UN Calls for Inclusive Future for Syria

Syria National Dialogue Photo: Syria Times
February 26, 2025 Hour: 3:42 pm
The future of Syria must be shaped without excluding any ethnicity or religion, said UN Secretary-General’s spokesperson Stéphane Dujarric on Wednesday, referring to the absence of Kurds, Druze, and other minorities from the ongoing Syrian National Dialogue in Damascus.
“All Syrians must feel included, regardless of their ethnicity or religion,” Dujarric emphasized, highlighting “the importance of inclusion in designing Syria’s future, its institutions, and its constitution,” echoing the sentiments of UN Special Envoy for Syria, Geir Pedersen.

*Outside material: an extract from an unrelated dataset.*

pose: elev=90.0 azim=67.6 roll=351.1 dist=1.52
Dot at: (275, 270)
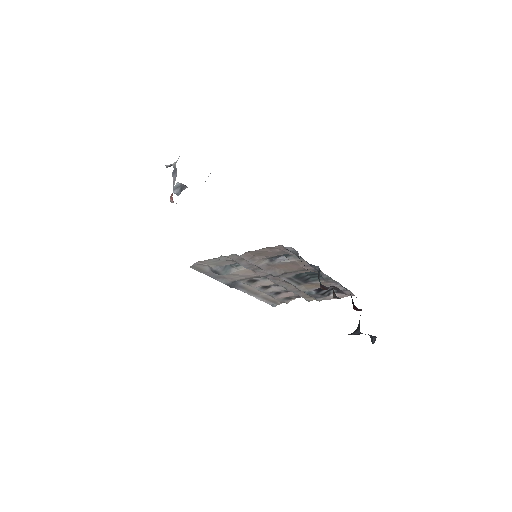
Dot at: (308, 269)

Dujarric reiterated Pedersen’s call for “diplomatic solutions” concerning northeastern Syria, a region where Syrian Kurds control part of the territory without a formal agreement with the current authorities in Damascus, who have shown little willingness to recognize any Kurdish ‘distinctiveness.’
Since the fall of Bashar al-Assad’s regime, the Kurds of the Syrian Democratic Forces (SDF, de facto authorities) have been in open conflict with pro-Turkish militias, who accuse them of being pawns of Turkey’s Kurdistan Workers’ Party (PKK).
The UN’s call today seems unlikely to resonate much in Damascus: yesterday, participants in the ‘National Dialogue’ agreed on about twenty points to be immediately addressed to initiate the transitional process, with messages directed against the de facto Kurdish government of the SDF.
They agreed to reject “any form of fragmentation and division or renunciation of any part of the homeland,” and demanded that the state monopolize arms, aiming to dissolve the numerous militias and armed groups operating in the country since the war broke out in 2011, including the powerful Kurdish militia YPG, and to form a “professional national army.”